The Architecture of Law: Rebuilding Law in the Classical Tradition
By Brian McCall University of Notre Dame Press, 560pp, £55/$70
Oliver Wendell Holmes’s famous dictum, “the common law is not a brooding omnipresence in the sky”, today serves as an epitaph for the natural law tradition. In its place, legal positivism became the dominant theory of jurisprudence. Its dominance goes across ideological bounds. Compare Antonin Scalia on the Right with Joseph Raz on the Left – both very different in their ideological orientations, but nonetheless equally ardent legal positivists. Legal positivism is so dominant that its critics have felt forced to adopt its underlying premises and assumptions as the starting point of any critique.
I say they have felt forced but, in fact, positivism’s assumptions are so ingrained that even its critics cannot conceive of alternative starting points. Thus, positivism today frames the debate – its assumptions are the assumptions of both its adherents and critics.
Enter Professor Brian McCall. In The Architecture of the Law, McCall defends classical natural law jurisprudence against legal positivism and the new natural law jurisprudence. Classical natural law jurisprudence refers to the long, somewhat varied jurisprudential tradition grounded in classical and medieval thought. From Cicero to Gratian to Aquinas, this was the bedrock that the Western legal tradition grounded itself on. Aquinas’s definition of law is representative: law is “an ordinance of reason promulgated by the competent authority for the sake of the common good”.
Classic legal positivism arose primarily with the 19th-century English philosophers John Austin and Jeremy Bentham. Law is seen as pure command backed by threat and force. Modern positivism, a 20th-century development of classic positivism, rejects the pure-command view, but it too severs the connection between law and morality and the common good.
McCall bluntly rejects these schools root and branch. There is no ralliement here, no concessions to popular taste or academic trend. McCall unapologetically works in the Thomistic natural law tradition.
Unlike prominent new natural lawyers, who either omit God from their scheme altogether or hide Him behind a pseudo-algebraic façade, McCall unabashedly bases law on classical philosophical and theological precepts.
While committed opponents of traditional natural law may not be convinced, McCall’s presentation is nonetheless extremely lucid, clear and thought-provoking for those who have become uncomfortable with the supposedly self-evident principles of modern jurisprudence – principles which deny any real connection between law and morality and nature.
One of McCall’s merits is that he draws upon a great tradition of Thomism and Catholic jurisprudence, eg the medieval jurists, Charles de Koninck, Henri Grenier and Alasdair MacIntyre. His sources form a rich, varied tradition that was never actually refuted, but merely pooh-poohed and ignored.
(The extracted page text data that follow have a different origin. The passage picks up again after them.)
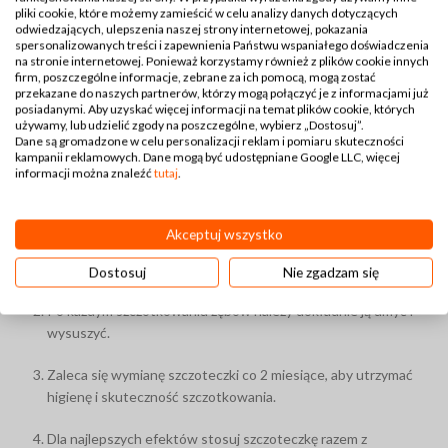
pliki cookie, które możemy zamieścić w celu analizy danych dotyczących
bezpieczna i odpowiednia również dla szczeniąt oraz kotów,
odwiedzających, ulepszenia naszej strony internetowej, pokazania
spersonalizowanych treści i zapewnienia Państwu wspaniałego doświadczenia
ergonomiczny kształt ułatwia codzienne stosowanie.
na stronie internetowej. Ponieważ korzystamy również z plików cookie innych
firm, poszczególne informacje, zebrane za ich pomocą, mogą zostać
przekazane do naszych partnerów, którzy mogą połączyć je z informacjami już
posiadanymi. Aby uzyskać więcej informacji na temat plików cookie, których
Jak używać szczoteczki AIO
używamy, lub udzielić zgody na poszczególne, wybierz „Dostosuj”.
Dane są gromadzone w celu personalizacji reklam i pomiaru skuteczności
NATURE
kampanii reklamowych. Dane mogą być udostępniane Google LLC, więcej
informacji można znaleźć
tutaj
.
Aby zapewnić pupilowi skuteczną pielęgnację:
Akceptuj wszystko
Przed pierwszym użyciem szczoteczkę należy wyparzyć w
gorącej wodzie.
Dostosuj
Nie zgadzam się
Po każdym szczotkowaniu zębów należy dokładnie ją umyć i
wysuszyć.
Zaleca się wymianę szczoteczki co 2 miesiące, aby utrzymać
higienę i skuteczność szczotkowania.
Dla najlepszych efektów stosuj szczoteczkę razem z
The following may illustrate some of its value. Holmes’s quotation above was meant to show roughly that the common law (and the somewhat crude natural law jurisprudence underlying it) did not in fact dictate particular legal results in many (perhaps most) cases.
There is, for instance, no a priori reason to drive on the left rather than the right. Hence, appeals to some “brooding omnipresence in the sky” were really appeals to the disguised, real drivers of legal outcomes. McCall shows masterfully that natural law should not be conceived of as an exhaustive code in the sky, but rather as a set of general moral principles, from which particular laws are determined through human agency and choice. Thus, the natural law principle might be roughly “citizens should be kept safe and avoid harm”. A priori, it is true: there is no reason to drive on one particular side. But to secure the common good, the legislature must concretise the general principle of reason through an act of will (ie an ordinance). Then driving on the left (or right) becomes binding on the citizens.
There isn’t space to fully explore McCall’s trenchant observations here, but it is one of very many tours-de-force in this book. Beyond his forthright, blunt insistence on unfashionable tenets of classical thought, for the Catholic reader there are only a few drawbacks to this book. McCall’s first chapter has a somewhat sloppy (though ultimately sound, read charitably) exposition of the common good.
Finally, his written style, though clear, is often clunky, and relies perhaps too heavily on metaphors. Overall, however, The Architecture of Law is a brilliant exposition of the classical view of natural law.